Assessing characteristics of lottery-like species distribution

Our model aims to describe the observed abundance of the most prevalent OTUs across microbiome samples based on an assembly process such as the competitive lottery schema. We assume that this assembly process determines the abundances of OTUs within a given group and that the same group follows the same process in all samples. Specifically, we assume a two-step model: in the first step, the total abundance of a sample (100%) is allocated between groups according to some unknown process. Then in the second step, the abundance allocated to each group is split between the group’s members according to a competitive lottery schema.

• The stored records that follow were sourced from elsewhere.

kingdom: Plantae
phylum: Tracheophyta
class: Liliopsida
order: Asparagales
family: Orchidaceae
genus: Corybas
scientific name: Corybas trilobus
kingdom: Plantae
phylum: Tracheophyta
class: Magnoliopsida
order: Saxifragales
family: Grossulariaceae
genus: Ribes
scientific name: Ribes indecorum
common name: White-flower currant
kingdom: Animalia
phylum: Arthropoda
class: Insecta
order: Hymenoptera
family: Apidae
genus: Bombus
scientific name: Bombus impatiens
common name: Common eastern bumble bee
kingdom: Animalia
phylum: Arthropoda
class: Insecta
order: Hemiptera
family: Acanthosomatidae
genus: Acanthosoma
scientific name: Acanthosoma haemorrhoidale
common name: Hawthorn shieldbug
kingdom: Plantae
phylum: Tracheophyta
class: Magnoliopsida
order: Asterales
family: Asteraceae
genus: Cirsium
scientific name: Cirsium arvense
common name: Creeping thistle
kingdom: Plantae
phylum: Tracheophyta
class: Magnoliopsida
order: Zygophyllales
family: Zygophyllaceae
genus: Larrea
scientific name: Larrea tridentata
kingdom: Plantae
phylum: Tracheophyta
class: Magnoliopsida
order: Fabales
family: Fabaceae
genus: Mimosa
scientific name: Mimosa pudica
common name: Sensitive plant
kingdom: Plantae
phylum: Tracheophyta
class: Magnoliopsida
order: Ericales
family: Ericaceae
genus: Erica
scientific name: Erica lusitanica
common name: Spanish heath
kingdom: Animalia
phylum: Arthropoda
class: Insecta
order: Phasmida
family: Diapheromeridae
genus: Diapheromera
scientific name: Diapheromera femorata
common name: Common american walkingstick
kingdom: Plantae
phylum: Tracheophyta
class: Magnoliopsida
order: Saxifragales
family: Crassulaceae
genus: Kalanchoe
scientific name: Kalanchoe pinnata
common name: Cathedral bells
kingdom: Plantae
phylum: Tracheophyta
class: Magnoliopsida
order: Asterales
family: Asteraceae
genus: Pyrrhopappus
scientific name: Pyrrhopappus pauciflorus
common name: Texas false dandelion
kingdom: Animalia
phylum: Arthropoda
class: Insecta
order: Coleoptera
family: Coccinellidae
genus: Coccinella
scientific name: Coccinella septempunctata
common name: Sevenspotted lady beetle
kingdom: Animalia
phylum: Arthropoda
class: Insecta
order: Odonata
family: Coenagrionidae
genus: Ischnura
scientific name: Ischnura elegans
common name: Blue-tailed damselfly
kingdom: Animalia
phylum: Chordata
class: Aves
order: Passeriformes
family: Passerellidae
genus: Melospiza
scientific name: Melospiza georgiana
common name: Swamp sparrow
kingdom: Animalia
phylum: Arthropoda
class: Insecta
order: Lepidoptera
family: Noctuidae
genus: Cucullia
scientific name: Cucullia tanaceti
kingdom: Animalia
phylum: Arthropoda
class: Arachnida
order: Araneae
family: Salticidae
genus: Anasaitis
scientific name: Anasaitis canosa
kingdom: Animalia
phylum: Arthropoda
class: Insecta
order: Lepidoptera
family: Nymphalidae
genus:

Given a pre-defined group of species, we quantified two parameters that relate to the competitive lottery assembly schema. The first parameter is how often species distribution within a group includes a lottery winner, which we define as a group member that captures > 90% of the group’s abundance. This cutoff was chosen based on a null model for species abundances assuming a stick breaking process (see Additional file 2: Supporting Text). The second parameter is a measure of the diversity of lottery winners and is calculated by the Shannon diversity of the distribution of winners across samples (i.e., the frequency as which each OTU or subgroup occurs as the lottery winner among all samples in which a lottery winner is observed). The winner diversity was normalized by the maximum diversity obtained when all winners are observed at the same frequency (= log2 of the number of winners) and hence range from 0 to 1. A low diversity suggests that the same OTU or subgroup occurs as the lottery winner in all samples, while a high diversity suggests a more even frequency of different OTUs or subgroups as lottery winners.

To determine the assembly schema of groups at higher taxonomic level than genera, we applied a similar approach considering the aggregated abundance of each subgroup as if it were a single OTU. For example, when evaluating the schema governing each family, we considered the aggregated abundance of each of its genera. OTUs without annotation to a given subgroup have been discarded to avoid combining the abundance of OTUs from two different unknown lineages. If there was only a single subgroup in a given group, we refrained from the analysis of a single member group and progressed to the next level of the tree.

In analyses that required classifying groups into lottery-like vs. non-lottery-like groups, we defined lottery-like groups as those that exhibit winner prevalence > 0.75 and winner diversity > 0.25. In our analysis of genome content, we specifically focused on groups that exhibit lottery-like assembly in both the American Gut dataset and at least one other dataset of those analyzed above.

Genome analysis

We obtained 16S sequences from the partial or complete genomes of 76,657 bacteria from NCBI. In order to map OTUs from a group to sequenced genomes, we used BLAST against the database of 16S sequences and accepted the best hit above 97% identity. We then obtained information on gene content on those genomes from Integrated Microbial Genomics (IMG) [53] and averaged gene content number over each species.